What Causes Chronic Fatigue Syndrome?
While the exact cause of Chronic Fatigue Syndrome is unknown, there are several theories. Some experts believe that CFS is an immune activation (autoimmune) disorder in which the immune system is so geared up to defend the body against invaders that it attacks thebody's own tissues. This autoimmune activity is similar in some respects to Lupus and rheumatoid arthritis. Other experts believe that some sort of viral infection plays a role in CFS with the Epstein-Barr virus (EBV) as the main suspect. Other suspected viral agents for CFS include the human herpes virus 6, Inoue-Melnich virus, Brucella, Borrelia bugdorferi, giardia lamblia, cytomegalovirus, enterovirus and the retrovirus.
Other possible causes of CFS include a defect in the mechanisms that regulate blood pressure, anemia, chronic mercury poisoning from amalgam dental fillings, hypoglycemia, hypothyroidism, sleep problems, and Fibromyalgia. On the other hand, many CFS patients suffer from gastrointestinal overgrowth of Candida albicans and allergies.
Chronic fatigue syndrome (CFS), the most common symptom of body-mind disease, is uncommonly difficult to manage, inasmuch as its causes can be numerous and not always obvious. The standard medical approach to the diagnosis and treatment of CFS is one in which a person's symptoms must be scrupulously catalogued with standard diagnostic tests. If these prove positive, CFS is treated with remedies (often prescription drugs) which may bring about effects/symptoms different from a cure or complete turn-around.
Most-often diagnosed causes of CFS
What are the most-often diagnosed causes of chronic fatigue? Infections, anemias, inflammatory problems, metabolic malfunctions and, of course, cancer. Unfortunately, a huge number of us are thoroughly examined by skilled clinicians only to be told our exhaustion is "all in our heads" and to "go home and learn to live with it," or even worse, to "go see a psychiatrist."

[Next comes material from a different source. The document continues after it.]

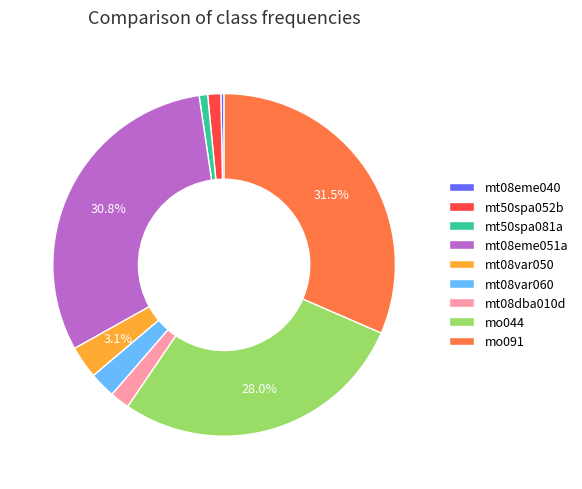

Is it true that mt08var060 is 2% of the pie?

True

Actually, a large number of us -- so-called medical rejects -- are suffering from real, organic and biochemical problems with which many health practitioners are not prepared to cope. So, we're given up as hopeless misfits. However, it is my conviction that many of the most common causes of CFS can be uncovered by any health care practitioner who delves deeply into the lifestyle and nutritional biochemistry of his or her patient.
Any fatigue is defined as a state of abnormal exhaustion after normal activity. Chronic fatigue syndrome is an illness that has been recently recognized by the Centers for Disease Control and Prevention. The latest definition of CFS holds that a patient must be suffering from unexplained, persistent or relapsing fatigue that is of new or definite onset, which is not the result of excessive physical activity, not substantially relieved by rest and has resulted in a significant decline in previous levels of activity…..
A small study recently published in the Journal of the American Medical Association strongly links CFS to an abnormality in blood-pressure regulation known as "vasovagal syncope" -- a condition marked by low blood pressure that occurs when the central nervous system, which controls the heart rate and blood pressure response, misinterprets the body's needs during periods of upright posture and sends messages to the heart to slow down and lower blood pressure, the very opposite blood pressure response that should occur at such times.
Researchers say that these findings explain such symptoms as exhaustion, poor concentration, dizziness and exercise-intolerance.
Another finding, is that people with CFS often have thyroid problems.